> REQUIRED ACTION
Keeping each line exactly as it is, output all of the records.

+++

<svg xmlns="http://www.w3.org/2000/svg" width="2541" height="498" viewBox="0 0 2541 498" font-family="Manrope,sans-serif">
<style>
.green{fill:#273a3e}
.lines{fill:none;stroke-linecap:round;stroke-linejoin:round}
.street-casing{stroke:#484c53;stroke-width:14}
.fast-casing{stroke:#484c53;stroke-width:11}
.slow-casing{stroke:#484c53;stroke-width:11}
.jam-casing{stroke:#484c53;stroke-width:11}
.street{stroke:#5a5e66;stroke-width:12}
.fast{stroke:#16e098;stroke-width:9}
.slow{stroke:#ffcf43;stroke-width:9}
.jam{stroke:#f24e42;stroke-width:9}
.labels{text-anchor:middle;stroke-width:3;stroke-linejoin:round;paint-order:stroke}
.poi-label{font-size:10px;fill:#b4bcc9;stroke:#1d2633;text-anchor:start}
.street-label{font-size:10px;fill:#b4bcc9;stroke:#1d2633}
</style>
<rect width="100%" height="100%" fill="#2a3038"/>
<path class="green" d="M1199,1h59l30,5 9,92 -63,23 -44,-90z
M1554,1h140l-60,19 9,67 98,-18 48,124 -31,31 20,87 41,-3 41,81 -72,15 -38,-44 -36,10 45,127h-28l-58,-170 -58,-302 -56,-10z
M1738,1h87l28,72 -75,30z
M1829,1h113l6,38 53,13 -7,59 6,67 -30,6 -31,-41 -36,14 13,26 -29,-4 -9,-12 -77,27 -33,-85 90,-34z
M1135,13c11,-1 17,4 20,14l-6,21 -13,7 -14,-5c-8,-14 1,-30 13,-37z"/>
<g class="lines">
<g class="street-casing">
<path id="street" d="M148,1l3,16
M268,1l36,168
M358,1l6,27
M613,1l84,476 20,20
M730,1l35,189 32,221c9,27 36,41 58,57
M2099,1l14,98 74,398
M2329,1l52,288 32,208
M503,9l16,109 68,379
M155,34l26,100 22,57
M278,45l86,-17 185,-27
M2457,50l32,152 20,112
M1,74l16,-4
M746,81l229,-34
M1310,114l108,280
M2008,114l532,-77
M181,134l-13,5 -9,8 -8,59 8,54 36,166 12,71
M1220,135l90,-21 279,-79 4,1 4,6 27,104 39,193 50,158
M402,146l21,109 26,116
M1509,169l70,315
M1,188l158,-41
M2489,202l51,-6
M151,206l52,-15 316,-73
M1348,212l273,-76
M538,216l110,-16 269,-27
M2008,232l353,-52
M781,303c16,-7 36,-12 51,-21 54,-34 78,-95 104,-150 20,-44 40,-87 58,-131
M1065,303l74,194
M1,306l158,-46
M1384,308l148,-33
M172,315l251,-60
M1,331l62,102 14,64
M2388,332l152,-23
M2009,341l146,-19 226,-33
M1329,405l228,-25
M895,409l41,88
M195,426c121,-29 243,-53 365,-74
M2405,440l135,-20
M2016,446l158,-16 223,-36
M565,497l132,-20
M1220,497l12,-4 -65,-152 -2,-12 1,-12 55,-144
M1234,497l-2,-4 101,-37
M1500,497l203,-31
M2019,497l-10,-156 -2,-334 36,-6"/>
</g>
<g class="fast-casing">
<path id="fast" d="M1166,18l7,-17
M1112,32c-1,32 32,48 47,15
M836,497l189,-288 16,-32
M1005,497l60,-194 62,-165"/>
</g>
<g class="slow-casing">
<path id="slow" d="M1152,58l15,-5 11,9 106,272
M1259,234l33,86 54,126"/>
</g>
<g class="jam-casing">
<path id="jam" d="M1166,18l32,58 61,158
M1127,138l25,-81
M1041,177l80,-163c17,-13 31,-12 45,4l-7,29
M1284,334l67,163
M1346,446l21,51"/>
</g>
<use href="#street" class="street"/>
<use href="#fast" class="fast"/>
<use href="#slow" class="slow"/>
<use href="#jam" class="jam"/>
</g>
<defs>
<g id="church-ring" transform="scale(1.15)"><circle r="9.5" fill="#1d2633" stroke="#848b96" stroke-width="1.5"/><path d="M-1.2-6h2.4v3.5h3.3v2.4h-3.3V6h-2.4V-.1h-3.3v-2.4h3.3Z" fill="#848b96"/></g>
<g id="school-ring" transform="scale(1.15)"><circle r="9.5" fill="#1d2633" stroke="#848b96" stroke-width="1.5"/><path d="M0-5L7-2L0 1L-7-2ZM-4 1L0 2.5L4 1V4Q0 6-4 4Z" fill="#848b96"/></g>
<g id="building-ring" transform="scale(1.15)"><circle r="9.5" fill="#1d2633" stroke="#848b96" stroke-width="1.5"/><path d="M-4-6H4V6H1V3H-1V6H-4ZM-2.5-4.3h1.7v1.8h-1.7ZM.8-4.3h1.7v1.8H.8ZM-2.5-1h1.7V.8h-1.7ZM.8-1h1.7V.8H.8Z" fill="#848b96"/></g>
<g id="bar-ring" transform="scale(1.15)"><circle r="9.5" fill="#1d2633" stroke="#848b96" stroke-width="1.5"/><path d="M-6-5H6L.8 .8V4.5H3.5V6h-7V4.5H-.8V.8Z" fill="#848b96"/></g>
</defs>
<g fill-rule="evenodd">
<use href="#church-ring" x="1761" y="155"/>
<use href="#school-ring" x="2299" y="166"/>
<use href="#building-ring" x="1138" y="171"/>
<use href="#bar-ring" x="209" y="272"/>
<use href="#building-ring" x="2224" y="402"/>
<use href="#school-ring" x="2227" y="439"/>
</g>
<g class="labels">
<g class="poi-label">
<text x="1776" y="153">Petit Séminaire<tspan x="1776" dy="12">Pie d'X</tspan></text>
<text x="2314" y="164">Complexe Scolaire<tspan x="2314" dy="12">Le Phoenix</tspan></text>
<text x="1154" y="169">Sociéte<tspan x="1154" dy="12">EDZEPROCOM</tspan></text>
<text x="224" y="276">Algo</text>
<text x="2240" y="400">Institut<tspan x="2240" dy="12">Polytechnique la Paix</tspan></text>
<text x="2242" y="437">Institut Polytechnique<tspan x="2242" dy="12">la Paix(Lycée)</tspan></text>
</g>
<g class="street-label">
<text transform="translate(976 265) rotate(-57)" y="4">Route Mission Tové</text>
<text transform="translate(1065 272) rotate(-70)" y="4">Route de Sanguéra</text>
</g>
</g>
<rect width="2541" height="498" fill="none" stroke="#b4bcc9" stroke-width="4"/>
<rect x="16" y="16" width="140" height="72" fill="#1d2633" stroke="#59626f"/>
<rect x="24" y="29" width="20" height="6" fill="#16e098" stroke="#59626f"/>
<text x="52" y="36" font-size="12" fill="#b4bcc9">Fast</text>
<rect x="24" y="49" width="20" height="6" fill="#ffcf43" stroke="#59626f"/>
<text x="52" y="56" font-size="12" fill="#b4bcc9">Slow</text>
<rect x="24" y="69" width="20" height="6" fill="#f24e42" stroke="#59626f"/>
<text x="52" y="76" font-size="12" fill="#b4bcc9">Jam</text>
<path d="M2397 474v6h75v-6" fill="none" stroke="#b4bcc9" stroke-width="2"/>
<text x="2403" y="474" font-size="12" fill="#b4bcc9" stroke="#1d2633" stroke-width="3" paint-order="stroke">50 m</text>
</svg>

+++

> ANSWER TO THIS EXERCISE
<svg xmlns="http://www.w3.org/2000/svg" width="2541" height="498" viewBox="0 0 2541 498" font-family="Manrope,sans-serif">
<style>
.green{fill:#273a3e}
.lines{fill:none;stroke-linecap:round;stroke-linejoin:round}
.street-casing{stroke:#484c53;stroke-width:14}
.fast-casing{stroke:#484c53;stroke-width:11}
.slow-casing{stroke:#484c53;stroke-width:11}
.jam-casing{stroke:#484c53;stroke-width:11}
.street{stroke:#5a5e66;stroke-width:12}
.fast{stroke:#16e098;stroke-width:9}
.slow{stroke:#ffcf43;stroke-width:9}
.jam{stroke:#f24e42;stroke-width:9}
.labels{text-anchor:middle;stroke-width:3;stroke-linejoin:round;paint-order:stroke}
.poi-label{font-size:10px;fill:#b4bcc9;stroke:#1d2633;text-anchor:start}
.street-label{font-size:10px;fill:#b4bcc9;stroke:#1d2633}
</style>
<rect width="100%" height="100%" fill="#2a3038"/>
<path class="green" d="M1199,1h59l30,5 9,92 -63,23 -44,-90z
M1554,1h140l-60,19 9,67 98,-18 48,124 -31,31 20,87 41,-3 41,81 -72,15 -38,-44 -36,10 45,127h-28l-58,-170 -58,-302 -56,-10z
M1738,1h87l28,72 -75,30z
M1829,1h113l6,38 53,13 -7,59 6,67 -30,6 -31,-41 -36,14 13,26 -29,-4 -9,-12 -77,27 -33,-85 90,-34z
M1135,13c11,-1 17,4 20,14l-6,21 -13,7 -14,-5c-8,-14 1,-30 13,-37z"/>
<g class="lines">
<g class="street-casing">
<path id="street" d="M148,1l3,16
M268,1l36,168
M358,1l6,27
M613,1l84,476 20,20
M730,1l35,189 32,221c9,27 36,41 58,57
M2099,1l14,98 74,398
M2329,1l52,288 32,208
M503,9l16,109 68,379
M155,34l26,100 22,57
M278,45l86,-17 185,-27
M2457,50l32,152 20,112
M1,74l16,-4
M746,81l229,-34
M1310,114l108,280
M2008,114l532,-77
M181,134l-13,5 -9,8 -8,59 8,54 36,166 12,71
M1220,135l90,-21 279,-79 4,1 4,6 27,104 39,193 50,158
M402,146l21,109 26,116
M1509,169l70,315
M1,188l158,-41
M2489,202l51,-6
M151,206l52,-15 316,-73
M1348,212l273,-76
M538,216l110,-16 269,-27
M2008,232l353,-52
M781,303c16,-7 36,-12 51,-21 54,-34 78,-95 104,-150 20,-44 40,-87 58,-131
M1065,303l74,194
M1,306l158,-46
M1384,308l148,-33
M172,315l251,-60
M1,331l62,102 14,64
M2388,332l152,-23
M2009,341l146,-19 226,-33
M1329,405l228,-25
M895,409l41,88
M195,426c121,-29 243,-53 365,-74
M2405,440l135,-20
M2016,446l158,-16 223,-36
M565,497l132,-20
M1220,497l12,-4 -65,-152 -2,-12 1,-12 55,-144
M1234,497l-2,-4 101,-37
M1500,497l203,-31
M2019,497l-10,-156 -2,-334 36,-6"/>
</g>
<g class="fast-casing">
<path id="fast" d="M1166,18l7,-17
M1112,32c-1,32 32,48 47,15
M836,497l189,-288 16,-32
M1005,497l60,-194 62,-165"/>
</g>
<g class="slow-casing">
<path id="slow" d="M1152,58l15,-5 11,9 106,272
M1259,234l33,86 54,126"/>
</g>
<g class="jam-casing">
<path id="jam" d="M1166,18l32,58 61,158
M1127,138l25,-81
M1041,177l80,-163c17,-13 31,-12 45,4l-7,29
M1284,334l67,163
M1346,446l21,51"/>
</g>
<use href="#street" class="street"/>
<use href="#fast" class="fast"/>
<use href="#slow" class="slow"/>
<use href="#jam" class="jam"/>
</g>
<defs>
<g id="church-ring" transform="scale(1.15)"><circle r="9.5" fill="#1d2633" stroke="#848b96" stroke-width="1.5"/><path d="M-1.2-6h2.4v3.5h3.3v2.4h-3.3V6h-2.4V-.1h-3.3v-2.4h3.3Z" fill="#848b96"/></g>
<g id="school-ring" transform="scale(1.15)"><circle r="9.5" fill="#1d2633" stroke="#848b96" stroke-width="1.5"/><path d="M0-5L7-2L0 1L-7-2ZM-4 1L0 2.5L4 1V4Q0 6-4 4Z" fill="#848b96"/></g>
<g id="building-ring" transform="scale(1.15)"><circle r="9.5" fill="#1d2633" stroke="#848b96" stroke-width="1.5"/><path d="M-4-6H4V6H1V3H-1V6H-4ZM-2.5-4.3h1.7v1.8h-1.7ZM.8-4.3h1.7v1.8H.8ZM-2.5-1h1.7V.8h-1.7ZM.8-1h1.7V.8H.8Z" fill="#848b96"/></g>
<g id="bar-ring" transform="scale(1.15)"><circle r="9.5" fill="#1d2633" stroke="#848b96" stroke-width="1.5"/><path d="M-6-5H6L.8 .8V4.5H3.5V6h-7V4.5H-.8V.8Z" fill="#848b96"/></g>
</defs>
<g fill-rule="evenodd">
<use href="#church-ring" x="1761" y="155"/>
<use href="#school-ring" x="2299" y="166"/>
<use href="#building-ring" x="1138" y="171"/>
<use href="#bar-ring" x="209" y="272"/>
<use href="#building-ring" x="2224" y="402"/>
<use href="#school-ring" x="2227" y="439"/>
</g>
<g class="labels">
<g class="poi-label">
<text x="1776" y="153">Petit Séminaire<tspan x="1776" dy="12">Pie d'X</tspan></text>
<text x="2314" y="164">Complexe Scolaire<tspan x="2314" dy="12">Le Phoenix</tspan></text>
<text x="1154" y="169">Sociéte<tspan x="1154" dy="12">EDZEPROCOM</tspan></text>
<text x="224" y="276">Algo</text>
<text x="2240" y="400">Institut<tspan x="2240" dy="12">Polytechnique la Paix</tspan></text>
<text x="2242" y="437">Institut Polytechnique<tspan x="2242" dy="12">la Paix(Lycée)</tspan></text>
</g>
<g class="street-label">
<text transform="translate(976 265) rotate(-57)" y="4">Route Mission Tové</text>
<text transform="translate(1065 272) rotate(-70)" y="4">Route de Sanguéra</text>
</g>
</g>
<rect width="2541" height="498" fill="none" stroke="#b4bcc9" stroke-width="4"/>
<rect x="16" y="16" width="140" height="72" fill="#1d2633" stroke="#59626f"/>
<rect x="24" y="29" width="20" height="6" fill="#16e098" stroke="#59626f"/>
<text x="52" y="36" font-size="12" fill="#b4bcc9">Fast</text>
<rect x="24" y="49" width="20" height="6" fill="#ffcf43" stroke="#59626f"/>
<text x="52" y="56" font-size="12" fill="#b4bcc9">Slow</text>
<rect x="24" y="69" width="20" height="6" fill="#f24e42" stroke="#59626f"/>
<text x="52" y="76" font-size="12" fill="#b4bcc9">Jam</text>
<path d="M2397 474v6h75v-6" fill="none" stroke="#b4bcc9" stroke-width="2"/>
<text x="2403" y="474" font-size="12" fill="#b4bcc9" stroke="#1d2633" stroke-width="3" paint-order="stroke">50 m</text>
</svg>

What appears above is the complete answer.